Il “Cloud seeding” contro la siccità che attanaglia Sicilia. È quanto richiede Giuseppe Catania, deputato all’Ars di Fratelli d’Italia e vicepresidente della Commissione Attività produttive, in una mozione al governo regionale. Il Cloud seeding (letteralmente “inseminazione delle nuvole”) consiste nella stimolazione artificiale delle piogge. La mozione impegna il governo regionale a predisporre e avviare, in collaborazione con istituti di ricerca e aziende specializzate, un progetto pilota di Cloud seeding. Previsto anche un comitato tecnico-scientifico per monitorare e valutare i risultati.
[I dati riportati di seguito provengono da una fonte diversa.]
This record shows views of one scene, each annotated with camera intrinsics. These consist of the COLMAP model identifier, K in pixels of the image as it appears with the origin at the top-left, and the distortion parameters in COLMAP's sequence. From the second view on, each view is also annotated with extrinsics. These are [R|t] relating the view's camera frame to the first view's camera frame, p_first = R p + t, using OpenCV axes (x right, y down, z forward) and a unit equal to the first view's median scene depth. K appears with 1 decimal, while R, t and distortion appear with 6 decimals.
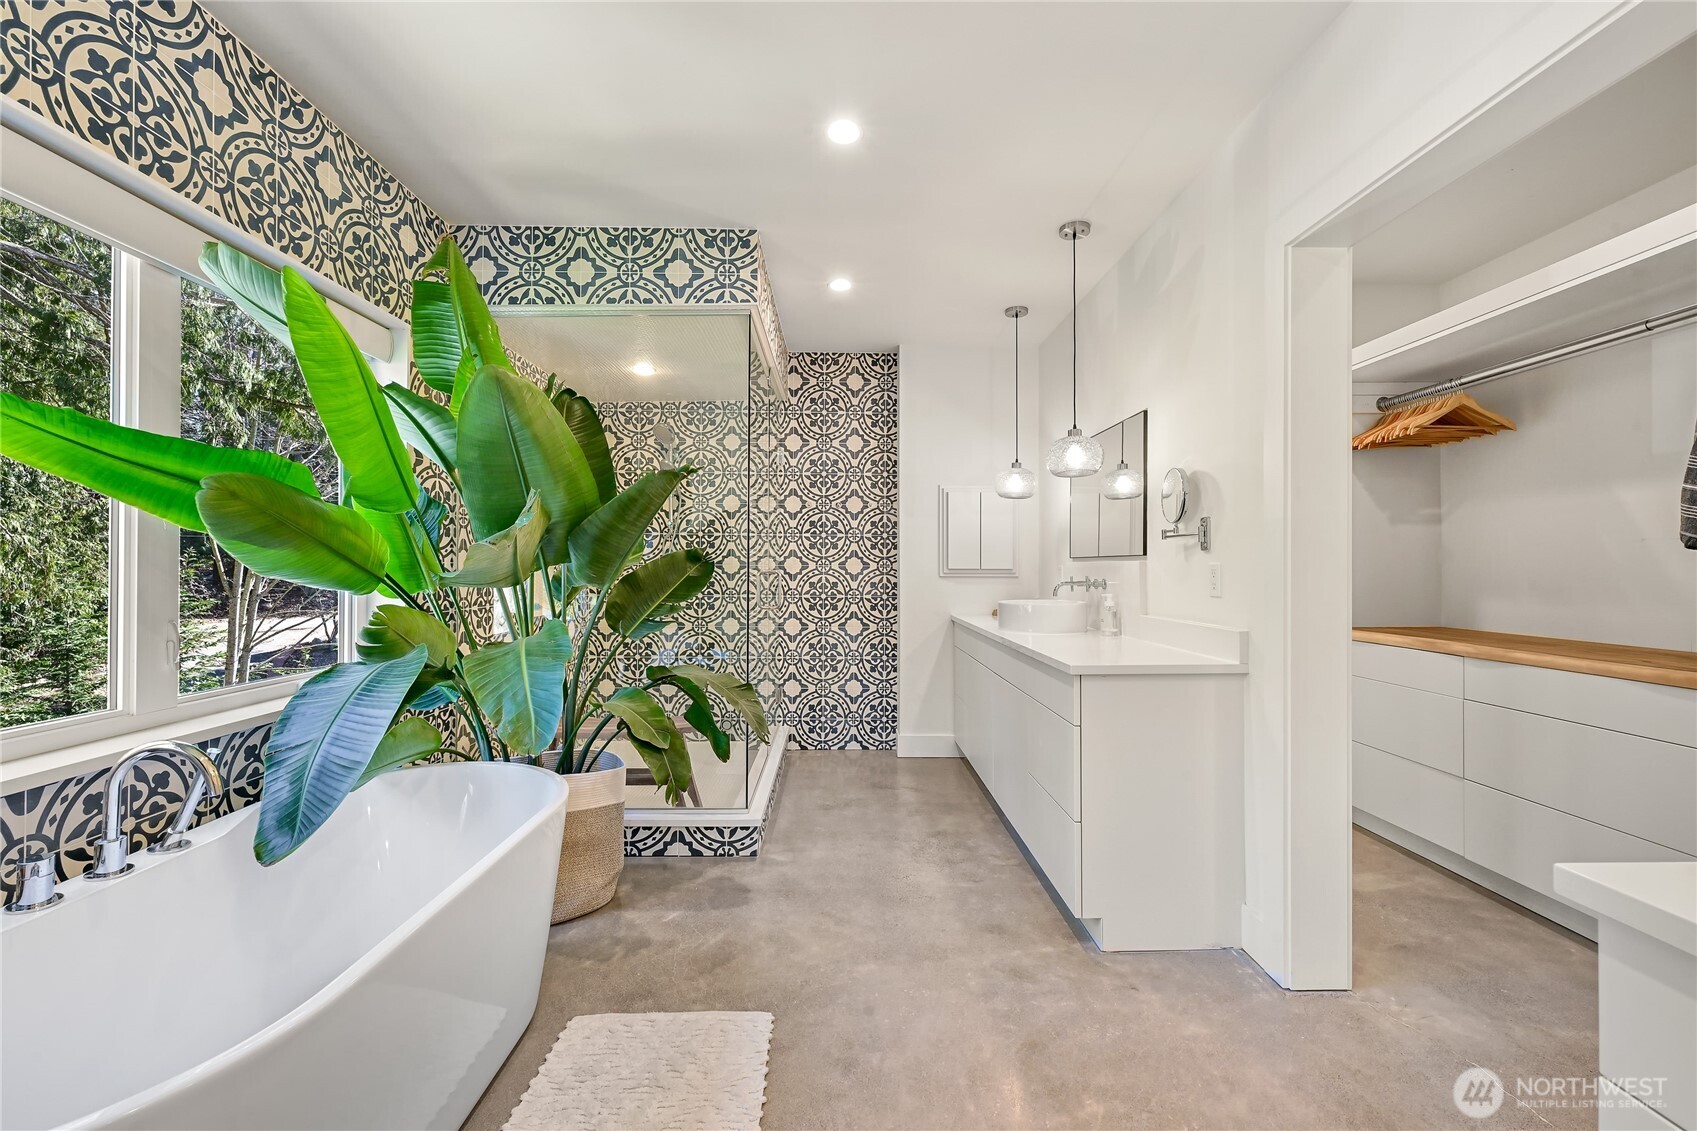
lens RADIAL K [[684.8, 0, 839.9], [0, 684.8, 565.0], [0, 0, 1]] dist [-0.002295, 0.000735]
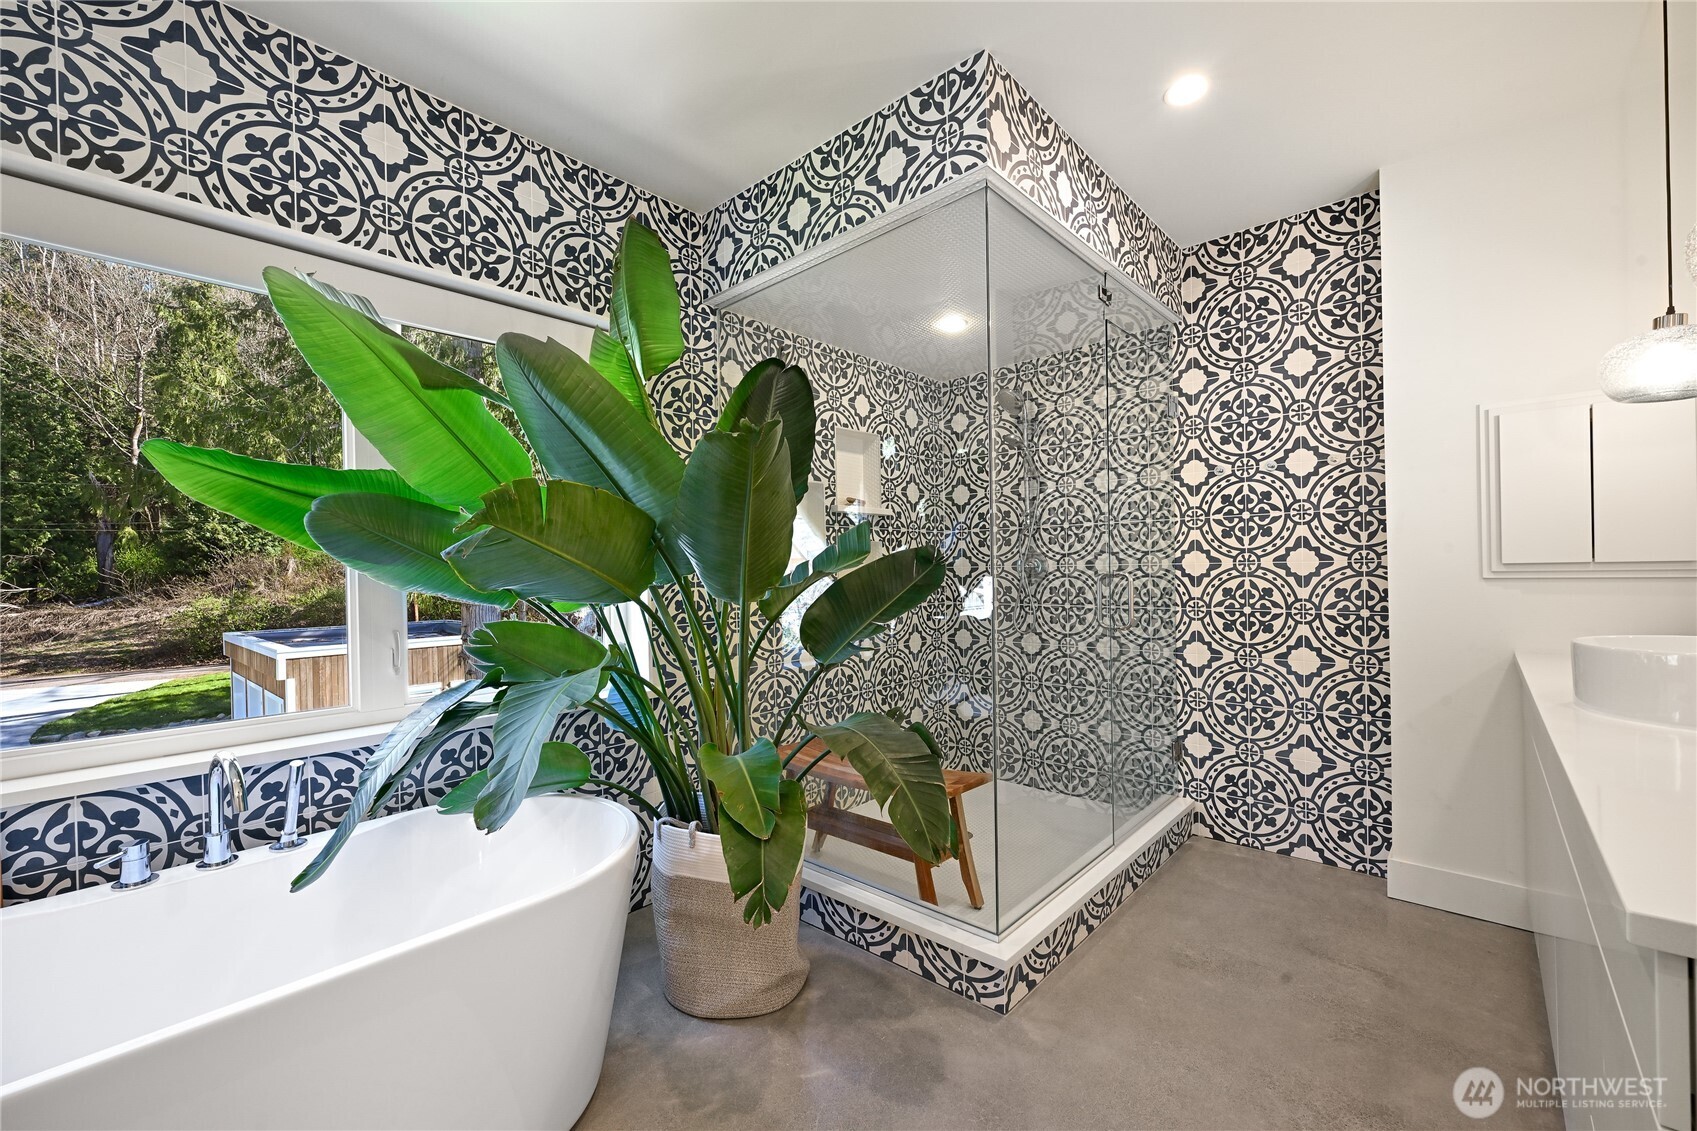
lens RADIAL K [[684.8, 0, 855.4], [0, 684.8, 573.7], [0, 0, 1]] dist [-0.002295, 0.000735]
pose [[0.737429, -0.013459, -0.675291, 0.219735], [0.022671, 0.999731, 0.004832, -0.000196], [0.675044, -0.018872, 0.737536, 0.433818]]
“Sarebbe opportuno un progetto sperimentale su un’area ben delimitata della Sicilia, in aggiunta alle altre iniziative previste della Protezione Civile regionale per mitigare la crisi idrica – afferma Catania – la riduzione dei consumi delle utenze idropotabili, l’adeguamento degli invasi, campagne di informazione e sensibilizzazione per il risparmio, il reperimento di risorse alternative, l’acquisto di autobotti e silos, la messa in opera e sistema di pozzi e sorgenti, la riparazione delle reti idriche, l’ammodernamento degli impianti di dissalazione nei siti dismessi di Porto Empedocle, Paceco-Trapani ed eventualmente anche Gela“.
Il “Cloud seeding” è basato sulla diffusione di getti di ioduro d’argento o di ghiaccio secco all’interno di determinate nuvole, attraverso l’uso di aerei appositi o tramite cannoni da terra. “Grazie alle nuove tecnologie – spiega Catania – è possibile usare anche palloni aerostatici o droni che garantiscono maggiore efficacia e costi operativi più contenuti. Ad aziende che offrono servizi di questo tipo ricorre da tempo il governo degli Emirati Arabi Uniti, un Paese molto poco piovoso. La richiesta è aumentata anche negli Stati Uniti occidentali e in Messico. Recenti e autorevoli studi scientifici e applicazioni pratiche hanno dimostrato che il Cloud seeding può aumentare le precipitazioni fino al 10-30% in condizioni ottimali”.